Ne deriva, con tutta evidenza, che l’alveo in cui si collocano le ipotesi fattuali riconducibili al comma 1 dell’art. 570 c.p. sia diverso e più ampio, rispetto a quello di cui al comma 2, in primis in quanto il comma 1 si riferisce alla violazione di obblighi assistenziali di qualsivoglia natura, e non solo di carattere patrimoniale, et ante omnia perché prescinde dall’accertamento della <<mancanza dei mezzi di sussistenza>>in capo al coniuge, al figlio minore o inabile al lavoro, ovvero agli ascendenti, quale conseguenza della condotta omissiva del reo, con riguardo alla previsione ex art. 570, comma 2, n. 2 c.p.

Ulteriormente diverso è l’ambito operativo del delitto omissivo proprio ex art. 570 bis c.p., sia perché concerne un inadempimento successivo allo scioglimento, alla cessazione degli effetti civili o alla nullità del matrimonio, e non posto in essere in costanza di coniugio (come invece prevede l’art. 570, comma 1 c.p.), sia perché la novella legislativa fa discendere l’integrazione del delitto dalla mera violazione degli obblighi specificamente patrimoniali, derivanti da una delle situazioni testé indicate, o comunque previsti in materia di separazione dei coniugi e di affidamento condiviso dei figli.

Proprio per la diversità strutturale tra l’art. 570 e l’art. 570 bis c.p. la Suprema Corte esclude l’applicabilità della prima norma alla vicenda in questione, con conseguente declaratoria di infondatezza della doglianza concernente la sua violazione da parte della Corte territoriale nella sentenza impugnata.

Infatti, come evidenziato,  è l’art. 570 bis c.p. che prende il posto degli abrogati artt. 12 sexies l. 898/1970 e  3 l. 8 febbraio 2006, n. 54, in piena continuità strutturale con gli stessi per espressa volontà del legislatore, e non l’art. 570 c.p.

Ne consegue l’irrilevanza di ogni accertamento in ordine alla carenza dei mezzi di sussistenza in capo alla figlia minore, a seguito degli omessi versamenti patrimoniali da parte del padre.

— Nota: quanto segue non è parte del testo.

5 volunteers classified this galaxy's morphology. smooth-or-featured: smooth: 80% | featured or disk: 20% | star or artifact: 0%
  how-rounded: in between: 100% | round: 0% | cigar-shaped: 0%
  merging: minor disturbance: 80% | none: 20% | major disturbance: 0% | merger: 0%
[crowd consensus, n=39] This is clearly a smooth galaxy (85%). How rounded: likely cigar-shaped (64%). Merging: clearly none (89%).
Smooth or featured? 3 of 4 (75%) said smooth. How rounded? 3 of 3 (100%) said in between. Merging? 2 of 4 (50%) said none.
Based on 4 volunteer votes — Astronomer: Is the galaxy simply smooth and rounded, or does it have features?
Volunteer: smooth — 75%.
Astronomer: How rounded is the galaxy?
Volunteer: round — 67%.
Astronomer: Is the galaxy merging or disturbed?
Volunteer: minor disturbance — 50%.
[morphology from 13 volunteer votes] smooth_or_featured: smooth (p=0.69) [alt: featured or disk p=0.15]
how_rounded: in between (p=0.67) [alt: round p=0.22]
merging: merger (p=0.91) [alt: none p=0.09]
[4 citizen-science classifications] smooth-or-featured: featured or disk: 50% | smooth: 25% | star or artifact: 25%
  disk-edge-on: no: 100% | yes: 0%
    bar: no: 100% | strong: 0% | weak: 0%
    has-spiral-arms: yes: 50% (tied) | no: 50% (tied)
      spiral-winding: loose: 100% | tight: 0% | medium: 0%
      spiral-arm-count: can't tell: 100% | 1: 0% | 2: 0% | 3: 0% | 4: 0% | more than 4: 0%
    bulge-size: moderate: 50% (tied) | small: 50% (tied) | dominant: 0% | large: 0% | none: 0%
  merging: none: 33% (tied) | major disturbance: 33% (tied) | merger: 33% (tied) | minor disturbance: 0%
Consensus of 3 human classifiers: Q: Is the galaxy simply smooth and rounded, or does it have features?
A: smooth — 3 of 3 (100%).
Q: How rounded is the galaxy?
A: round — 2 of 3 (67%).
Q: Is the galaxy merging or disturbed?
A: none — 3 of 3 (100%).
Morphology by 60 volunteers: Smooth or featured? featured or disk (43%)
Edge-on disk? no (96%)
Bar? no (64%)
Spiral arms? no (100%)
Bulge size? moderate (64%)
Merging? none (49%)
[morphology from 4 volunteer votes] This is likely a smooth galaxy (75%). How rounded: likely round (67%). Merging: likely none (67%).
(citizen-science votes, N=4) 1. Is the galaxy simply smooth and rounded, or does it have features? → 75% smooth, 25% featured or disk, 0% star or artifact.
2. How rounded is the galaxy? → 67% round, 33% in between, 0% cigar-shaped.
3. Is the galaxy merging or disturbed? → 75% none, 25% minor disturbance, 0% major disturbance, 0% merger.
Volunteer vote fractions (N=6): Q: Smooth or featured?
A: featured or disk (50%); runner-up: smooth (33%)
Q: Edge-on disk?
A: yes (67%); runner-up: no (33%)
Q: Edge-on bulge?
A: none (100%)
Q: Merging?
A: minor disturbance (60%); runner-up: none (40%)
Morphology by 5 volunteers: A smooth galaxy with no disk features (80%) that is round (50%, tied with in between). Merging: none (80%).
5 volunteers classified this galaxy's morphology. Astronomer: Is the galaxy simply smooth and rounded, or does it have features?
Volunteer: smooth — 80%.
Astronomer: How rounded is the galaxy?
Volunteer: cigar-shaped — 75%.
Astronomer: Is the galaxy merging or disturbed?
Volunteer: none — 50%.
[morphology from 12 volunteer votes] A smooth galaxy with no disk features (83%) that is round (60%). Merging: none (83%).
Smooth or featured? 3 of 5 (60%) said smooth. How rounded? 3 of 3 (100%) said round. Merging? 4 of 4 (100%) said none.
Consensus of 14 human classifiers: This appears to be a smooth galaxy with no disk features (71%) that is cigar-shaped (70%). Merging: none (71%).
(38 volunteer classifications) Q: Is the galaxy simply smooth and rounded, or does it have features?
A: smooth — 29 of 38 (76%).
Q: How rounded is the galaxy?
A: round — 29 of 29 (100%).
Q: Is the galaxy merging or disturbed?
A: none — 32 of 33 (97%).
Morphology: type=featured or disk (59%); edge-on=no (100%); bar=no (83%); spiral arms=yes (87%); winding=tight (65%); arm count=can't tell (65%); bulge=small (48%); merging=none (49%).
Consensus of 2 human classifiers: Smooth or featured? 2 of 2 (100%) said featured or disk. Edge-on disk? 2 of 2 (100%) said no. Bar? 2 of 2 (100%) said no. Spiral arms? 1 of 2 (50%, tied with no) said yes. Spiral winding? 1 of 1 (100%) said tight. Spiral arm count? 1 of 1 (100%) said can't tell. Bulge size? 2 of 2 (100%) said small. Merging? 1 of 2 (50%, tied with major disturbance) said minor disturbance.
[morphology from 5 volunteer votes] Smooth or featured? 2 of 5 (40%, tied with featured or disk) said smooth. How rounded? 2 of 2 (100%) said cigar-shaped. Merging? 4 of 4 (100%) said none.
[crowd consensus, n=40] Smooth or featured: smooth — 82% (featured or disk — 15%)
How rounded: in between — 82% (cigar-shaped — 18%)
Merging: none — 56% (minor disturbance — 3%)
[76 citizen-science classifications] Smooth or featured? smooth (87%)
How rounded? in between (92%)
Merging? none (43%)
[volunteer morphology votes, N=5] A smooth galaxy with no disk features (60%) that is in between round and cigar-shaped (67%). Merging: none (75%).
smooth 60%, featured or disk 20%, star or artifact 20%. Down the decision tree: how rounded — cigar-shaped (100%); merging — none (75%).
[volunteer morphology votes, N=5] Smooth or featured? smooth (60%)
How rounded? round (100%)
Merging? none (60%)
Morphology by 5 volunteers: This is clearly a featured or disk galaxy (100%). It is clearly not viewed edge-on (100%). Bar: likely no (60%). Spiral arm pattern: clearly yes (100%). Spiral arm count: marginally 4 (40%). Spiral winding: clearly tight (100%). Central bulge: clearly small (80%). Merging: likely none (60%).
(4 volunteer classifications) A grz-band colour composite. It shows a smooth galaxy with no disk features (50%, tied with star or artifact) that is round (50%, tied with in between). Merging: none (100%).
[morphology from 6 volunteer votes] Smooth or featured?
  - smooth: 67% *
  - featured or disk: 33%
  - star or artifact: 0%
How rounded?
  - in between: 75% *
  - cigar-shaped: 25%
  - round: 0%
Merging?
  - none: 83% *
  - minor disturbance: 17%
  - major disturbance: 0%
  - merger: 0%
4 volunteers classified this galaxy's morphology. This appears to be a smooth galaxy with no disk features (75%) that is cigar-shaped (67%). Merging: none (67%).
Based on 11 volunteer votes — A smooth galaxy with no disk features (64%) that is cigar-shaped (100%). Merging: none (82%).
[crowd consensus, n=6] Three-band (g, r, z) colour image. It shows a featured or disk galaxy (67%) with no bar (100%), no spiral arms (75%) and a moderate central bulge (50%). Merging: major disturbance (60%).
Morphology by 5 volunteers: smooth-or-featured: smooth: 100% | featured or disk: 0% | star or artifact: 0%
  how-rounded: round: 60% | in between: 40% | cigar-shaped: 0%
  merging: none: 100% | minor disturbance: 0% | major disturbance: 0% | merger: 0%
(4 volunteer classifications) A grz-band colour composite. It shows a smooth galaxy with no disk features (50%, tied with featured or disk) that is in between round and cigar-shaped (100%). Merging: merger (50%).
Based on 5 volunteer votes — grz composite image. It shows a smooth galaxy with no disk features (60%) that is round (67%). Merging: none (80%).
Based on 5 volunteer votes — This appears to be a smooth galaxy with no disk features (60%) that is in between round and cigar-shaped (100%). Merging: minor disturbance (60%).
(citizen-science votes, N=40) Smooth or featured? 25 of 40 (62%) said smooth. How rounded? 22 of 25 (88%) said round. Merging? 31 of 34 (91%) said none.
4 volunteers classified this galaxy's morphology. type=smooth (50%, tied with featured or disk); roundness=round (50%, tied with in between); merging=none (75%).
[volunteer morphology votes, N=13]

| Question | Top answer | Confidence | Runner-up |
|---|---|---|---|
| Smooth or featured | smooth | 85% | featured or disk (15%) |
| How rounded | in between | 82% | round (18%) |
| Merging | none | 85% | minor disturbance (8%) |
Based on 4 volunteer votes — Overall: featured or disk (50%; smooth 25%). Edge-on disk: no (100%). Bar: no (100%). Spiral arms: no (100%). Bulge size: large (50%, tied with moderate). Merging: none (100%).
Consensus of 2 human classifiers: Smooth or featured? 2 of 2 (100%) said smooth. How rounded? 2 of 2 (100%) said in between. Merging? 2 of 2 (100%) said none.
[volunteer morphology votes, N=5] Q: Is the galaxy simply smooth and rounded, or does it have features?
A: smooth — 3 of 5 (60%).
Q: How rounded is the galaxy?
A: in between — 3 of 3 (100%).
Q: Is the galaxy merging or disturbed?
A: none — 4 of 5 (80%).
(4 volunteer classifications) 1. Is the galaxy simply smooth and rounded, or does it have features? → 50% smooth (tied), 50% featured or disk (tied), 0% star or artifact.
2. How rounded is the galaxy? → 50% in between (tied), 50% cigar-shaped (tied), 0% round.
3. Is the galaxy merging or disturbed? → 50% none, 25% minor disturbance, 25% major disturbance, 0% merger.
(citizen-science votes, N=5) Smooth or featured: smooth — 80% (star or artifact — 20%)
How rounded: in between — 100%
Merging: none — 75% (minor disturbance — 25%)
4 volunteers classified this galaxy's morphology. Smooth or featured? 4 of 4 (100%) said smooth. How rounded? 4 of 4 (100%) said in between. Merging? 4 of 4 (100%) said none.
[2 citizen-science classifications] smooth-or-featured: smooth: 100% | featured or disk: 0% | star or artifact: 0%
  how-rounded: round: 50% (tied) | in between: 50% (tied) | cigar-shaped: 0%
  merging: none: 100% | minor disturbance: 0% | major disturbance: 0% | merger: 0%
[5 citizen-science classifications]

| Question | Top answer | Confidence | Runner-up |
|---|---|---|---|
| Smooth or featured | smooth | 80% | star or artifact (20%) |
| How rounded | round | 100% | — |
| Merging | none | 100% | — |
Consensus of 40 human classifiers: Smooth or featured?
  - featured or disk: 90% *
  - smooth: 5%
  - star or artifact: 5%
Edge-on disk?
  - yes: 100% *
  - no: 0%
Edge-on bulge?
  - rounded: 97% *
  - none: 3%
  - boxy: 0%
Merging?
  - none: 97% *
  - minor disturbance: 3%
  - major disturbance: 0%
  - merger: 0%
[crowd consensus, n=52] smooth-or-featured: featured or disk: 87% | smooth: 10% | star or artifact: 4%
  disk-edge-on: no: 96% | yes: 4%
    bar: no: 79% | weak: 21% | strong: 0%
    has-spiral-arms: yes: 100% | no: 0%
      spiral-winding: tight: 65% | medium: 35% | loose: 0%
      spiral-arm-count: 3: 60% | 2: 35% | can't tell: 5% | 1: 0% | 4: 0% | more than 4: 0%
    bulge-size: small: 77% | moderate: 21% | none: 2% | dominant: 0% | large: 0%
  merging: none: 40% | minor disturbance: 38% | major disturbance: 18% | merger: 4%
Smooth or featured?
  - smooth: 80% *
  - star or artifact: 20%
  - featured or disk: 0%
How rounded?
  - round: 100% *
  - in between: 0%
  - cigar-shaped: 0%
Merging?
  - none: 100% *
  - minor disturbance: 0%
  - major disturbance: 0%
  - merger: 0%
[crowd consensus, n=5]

Gli Ermellini rilevano, altresì, l’infondatezza del secondo motivo, dedotto nel ricorso avverso la sentenza resa in appello, non solo perché, secondo l’insegnamento ormai granitico della Suprema Corte,  devono considerarsi idonee a spiegare piena efficacia probatoria le dichiarazioni rese dalla persona offesa, quante volte esse siano connotate da attendibilità soggettiva e oggettiva (nel caso di specie, la figlia di N.A. aveva dichiarato di aver verificato personalmente sia che il di lei padre nel periodo in questione aveva prestato lavoro presso l’impresa di cui era titolare la sua nuova compagna, sia l’elevato tenore di vita del genitore, in virtù delle retribuzioni conseguite, e la Corte di merito ne aveva dedotto, tramite logiche inferenze, la capacità contributiva dell’obbligato), ma soprattutto in considerazione del fatto che <<compito del giudice di legittimità nel sindacato sui vizi della motivazione non è tuttavia quello di sovrapporre la propria valutazione a quella compiuta dai giudici di merito, ma quello di stabilire se questi ultimi abbiano esaminato tutti gli elementi a loro disposizione, se abbiano fornito una corretta interpretazione di essi, dando completa e convincente risposta alle deduzioni delle parti, e se abbiano esattamente applicato le regole della logica nello sviluppo delle argomentazioni che hanno giustificato la scelta di determinate conclusioni a preferenza di altre.>>.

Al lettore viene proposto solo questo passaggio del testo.